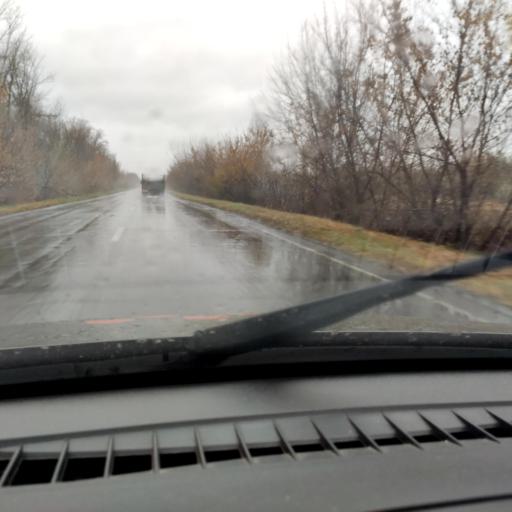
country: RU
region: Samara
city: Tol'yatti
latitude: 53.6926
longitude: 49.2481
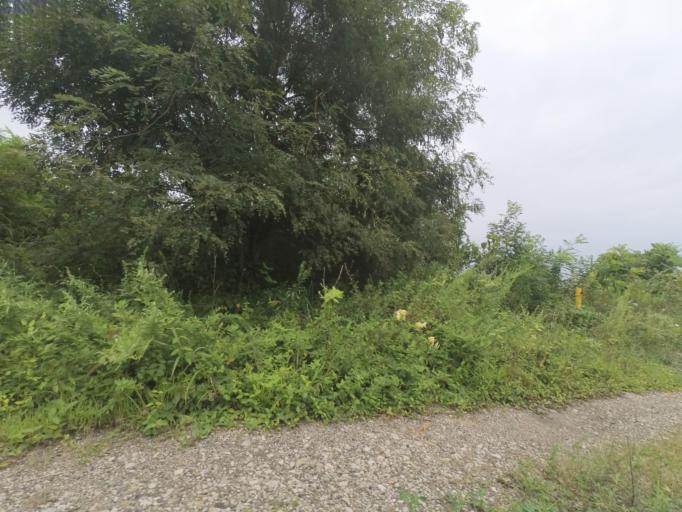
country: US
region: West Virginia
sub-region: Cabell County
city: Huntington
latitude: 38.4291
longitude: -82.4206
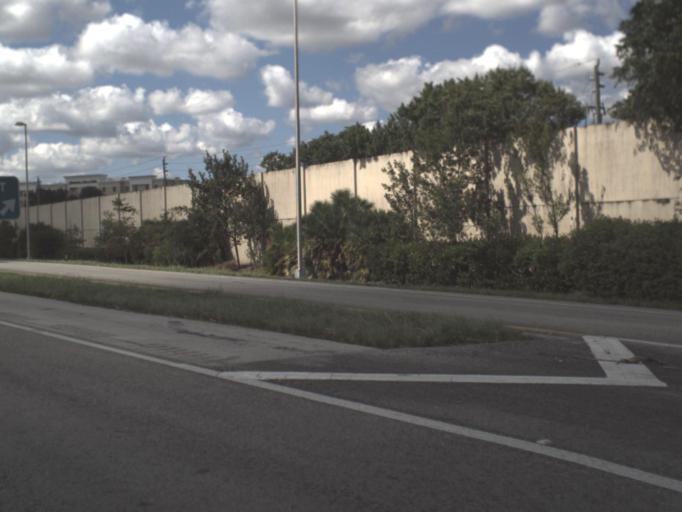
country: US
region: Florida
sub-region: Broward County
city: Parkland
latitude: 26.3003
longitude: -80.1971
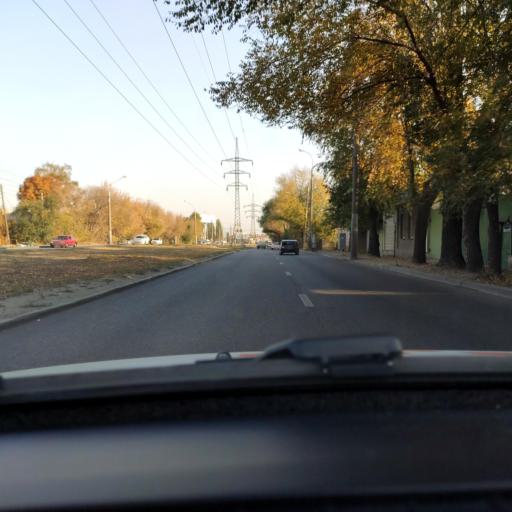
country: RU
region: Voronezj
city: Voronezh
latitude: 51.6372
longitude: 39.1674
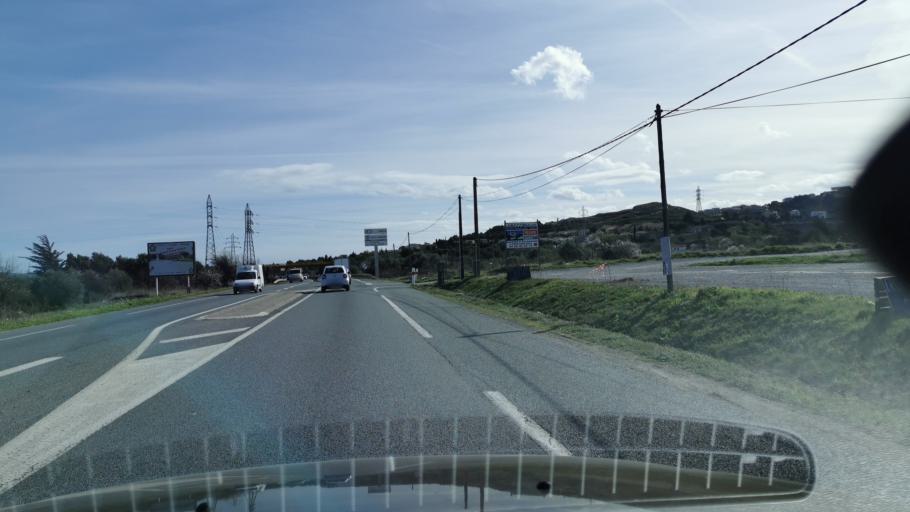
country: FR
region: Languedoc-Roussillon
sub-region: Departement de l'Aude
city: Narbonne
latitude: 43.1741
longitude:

----------

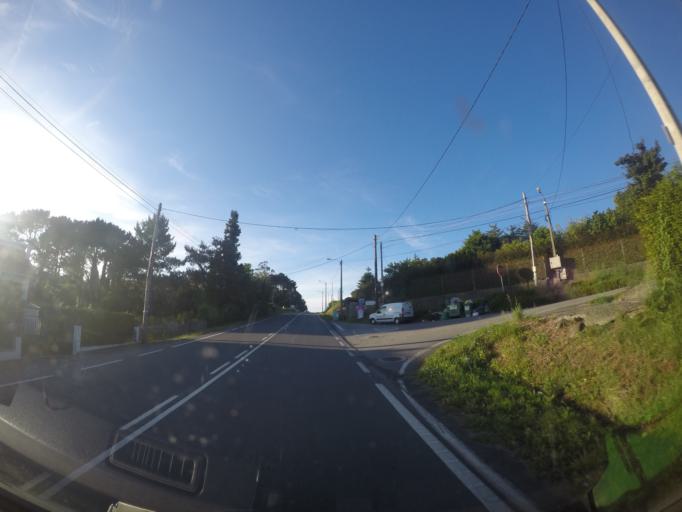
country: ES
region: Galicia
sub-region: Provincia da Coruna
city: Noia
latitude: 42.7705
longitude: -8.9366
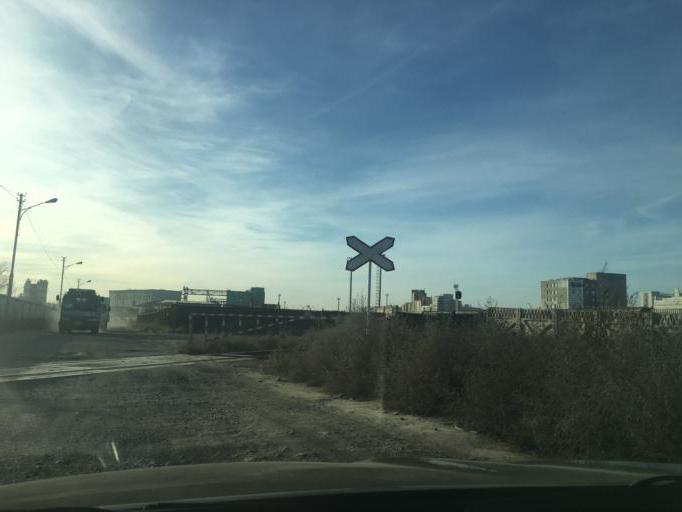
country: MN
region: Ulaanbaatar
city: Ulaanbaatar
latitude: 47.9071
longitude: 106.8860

----------

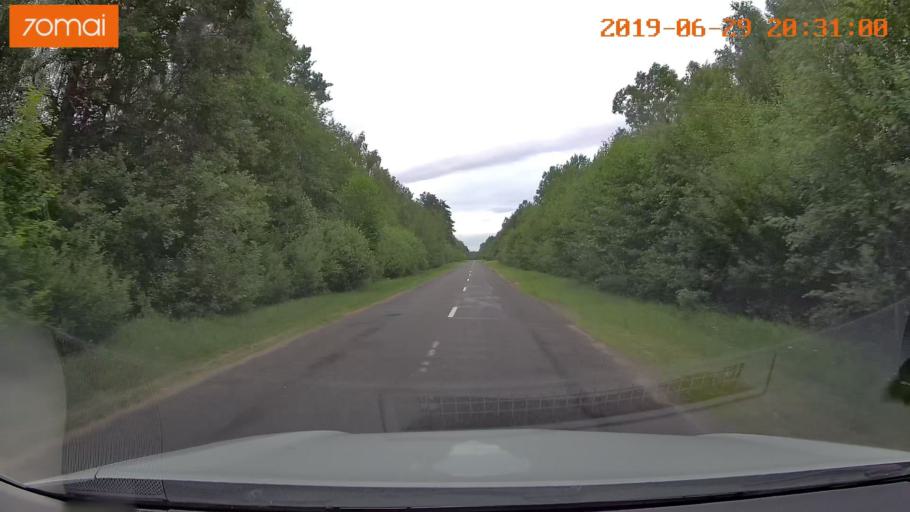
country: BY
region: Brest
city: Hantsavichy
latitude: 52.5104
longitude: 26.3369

----------

Please render the material as a JSON list of strings, one string per line, starting at the line containing "city: Parkland" and ending at the line containing "latitude: 43.1741". Leave out blank lines and the pictures.

▶ Task response
[
  "city: Parkland",
  "latitude: 26.3003",
  "longitude: -80.1971",
  "country: RU",
  "region: Voronezj",
  "city: Voronezh",
  "latitude: 51.6372",
  "longitude: 39.1674",
  "country: FR",
  "region: Languedoc-Roussillon",
  "sub-region: Departement de l'Aude",
  "city: Narbonne",
  "latitude: 43.1741"
]